= SUPPLIED PASSAGE =
▼

One year ago, my heart broke in a million pieces. One year. How can it be?! Wasn’t it just a month ago that Kenn died??? This has been a tough year. People always said you never know what it’s like to lose your spouse until it happens to you. And they were so right. You THINK you know what it would be like. But you don’t. Life totally and completely changed at that moment, unlike any other change I had experienced before.
I have evolved over the year, though. At the beginning, all I did was replay over and over my final days with him and then seeing his beautiful, lifeless body at the hospital. I now can think of so many sweet things about him. He told me repeatedly, over our few years together, how happy he was with me and our life together. And, while he adored his extended family, (and, since I loved him so, I was so happy he loved and spent time with them as much as possible) he told me often that his absolute favorite place to be was with me, just the two of us, at the place we both cherished—our home on Norris Lake. He was funny, loving, goofy, and strong. No matter where life takes me, I know I will miss and love him until the day I die.
The following is a letter I wrote for the pastor to read at his memorial. I still thank God daily for my sweet Kenn.
Every morning for the past few years, when I wake up, I say ‘thank you, God, for letting me wake up, and thank you for my sweet Kenn’.

▲

= ENTRIES PROVIDED =
▼

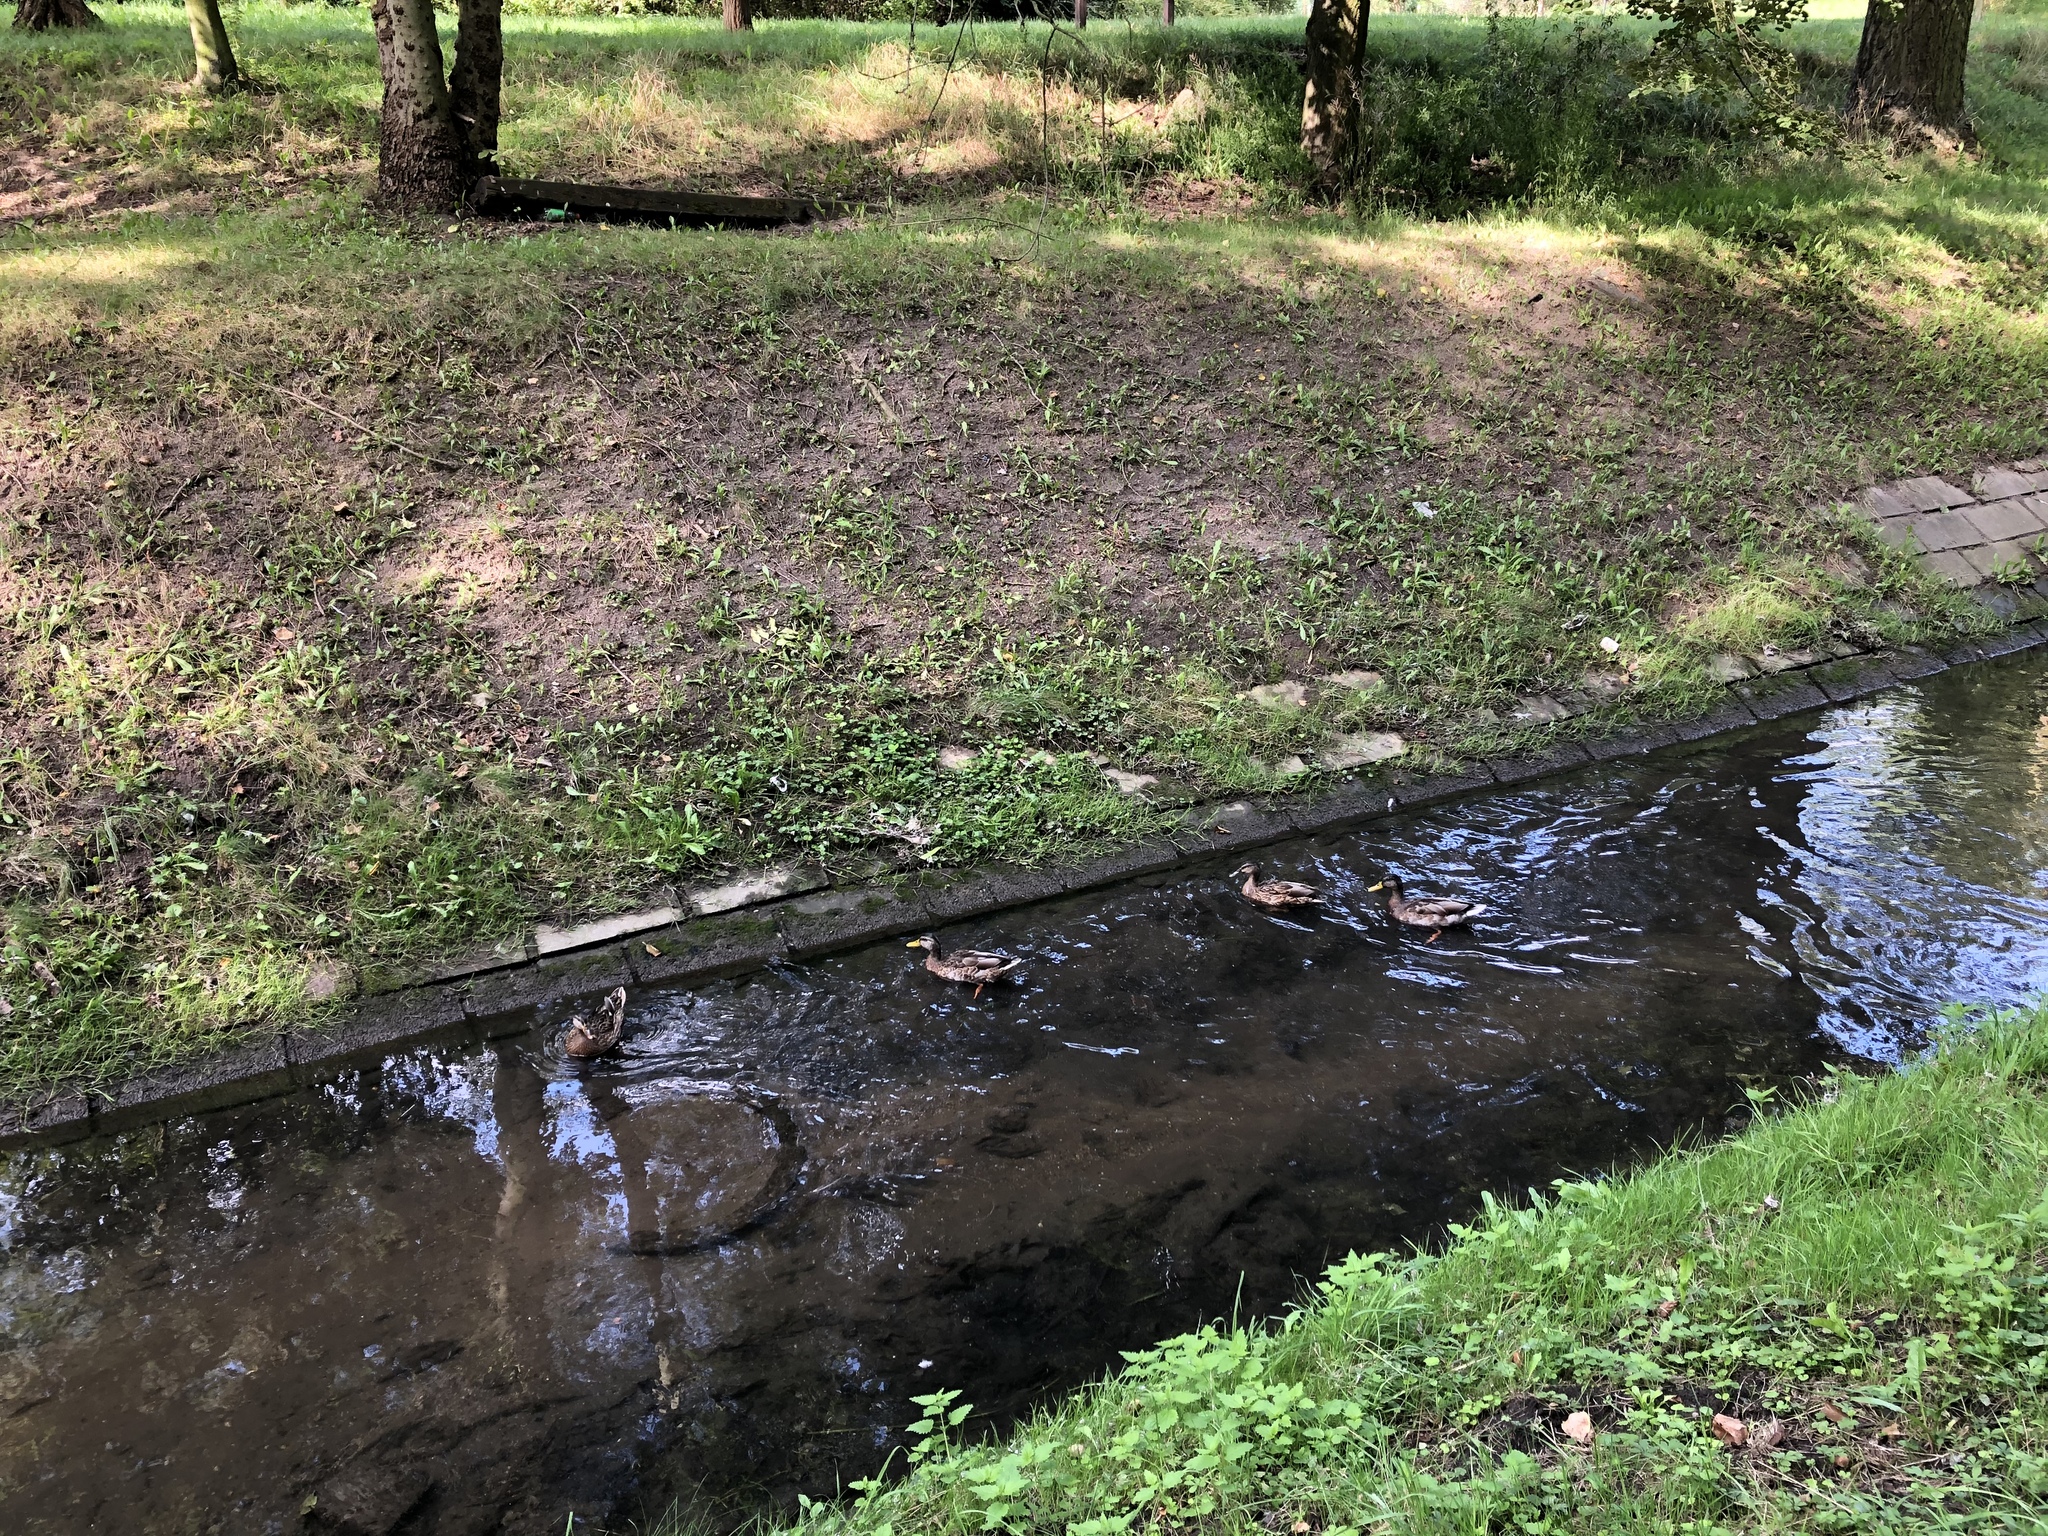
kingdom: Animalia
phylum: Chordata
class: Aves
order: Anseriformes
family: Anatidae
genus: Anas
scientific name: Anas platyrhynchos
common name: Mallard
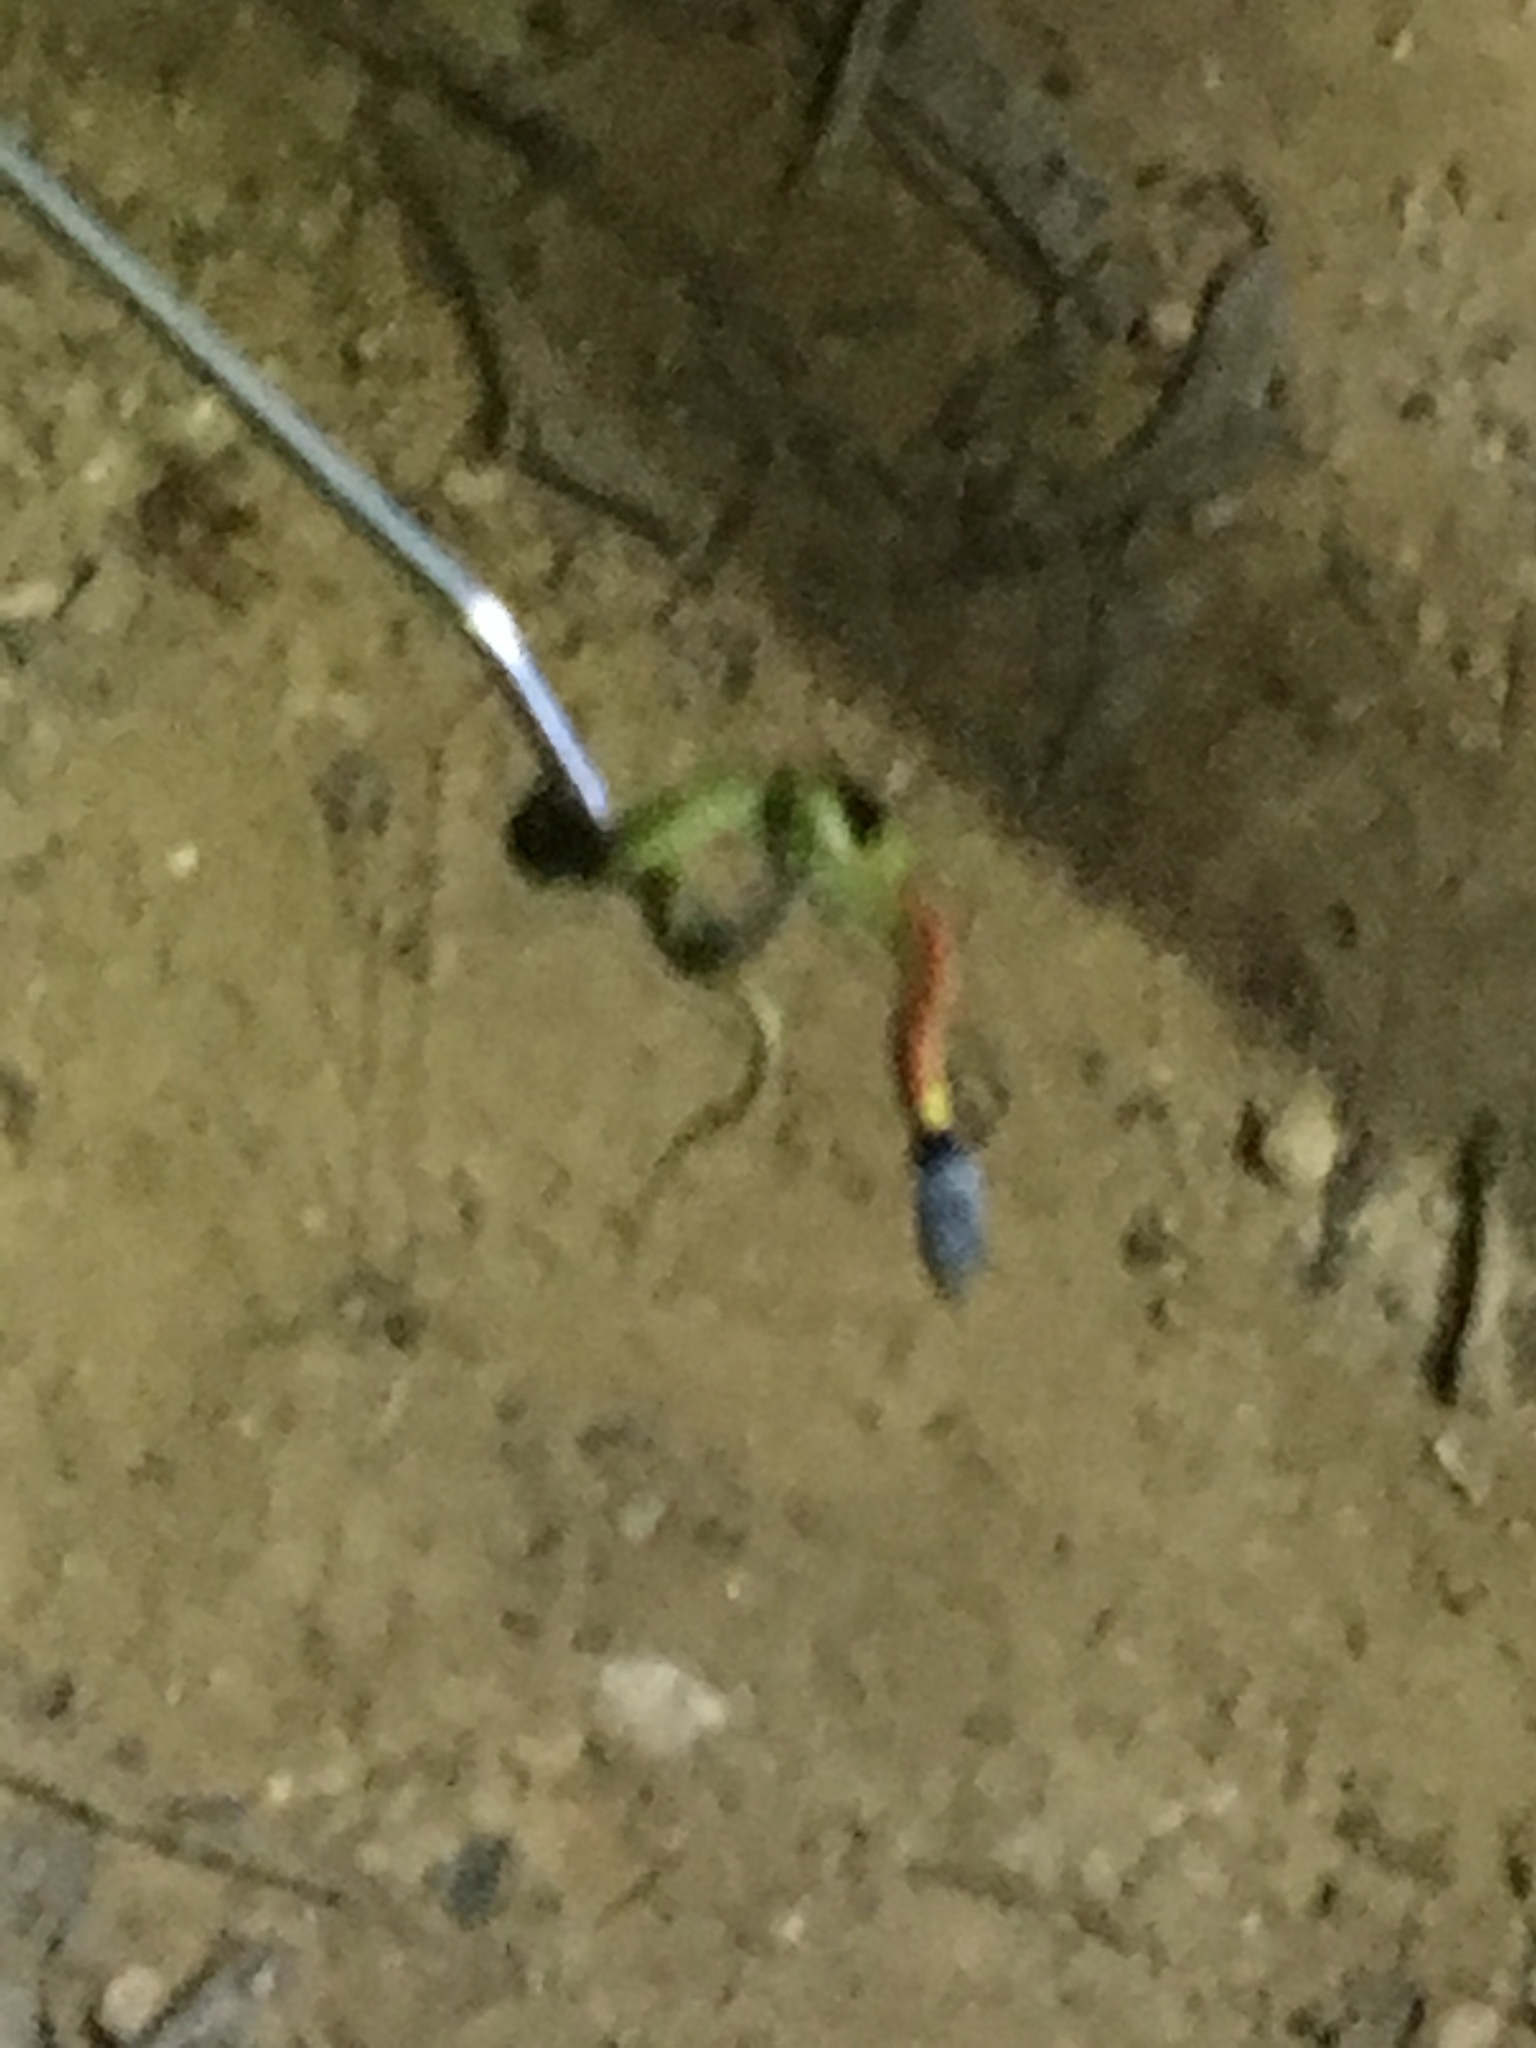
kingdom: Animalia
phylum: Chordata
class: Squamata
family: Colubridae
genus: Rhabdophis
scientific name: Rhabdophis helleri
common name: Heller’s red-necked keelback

▲

= TASK INSTRUCTIONS =
1) Reproduce everything in the post about Kenn from "I have evolved" down to "the day I die.".
2) Render this sentence from the post about Kenn in Spanish: "He was funny, loving, goofy, and strong."

= SOLUTIONS TO THE EXERCISE =
1)
I have evolved over the year, though. At the beginning, all I did was replay over and over my final days with him and then seeing his beautiful, lifeless body at the hospital. I now can think of so many sweet things about him. He told me repeatedly, over our few years together, how happy he was with me and our life together. And, while he adored his extended family, (and, since I loved him so, I was so happy he loved and spent time with them as much as possible) he told me often that his absolute favorite place to be was with me, just the two of us, at the place we both cherished—our home on Norris Lake. He was funny, loving, goofy, and strong. No matter where life takes me, I know I will miss and love him until the day I die.

2) Era gracioso, cariñoso, payaso y fuerte.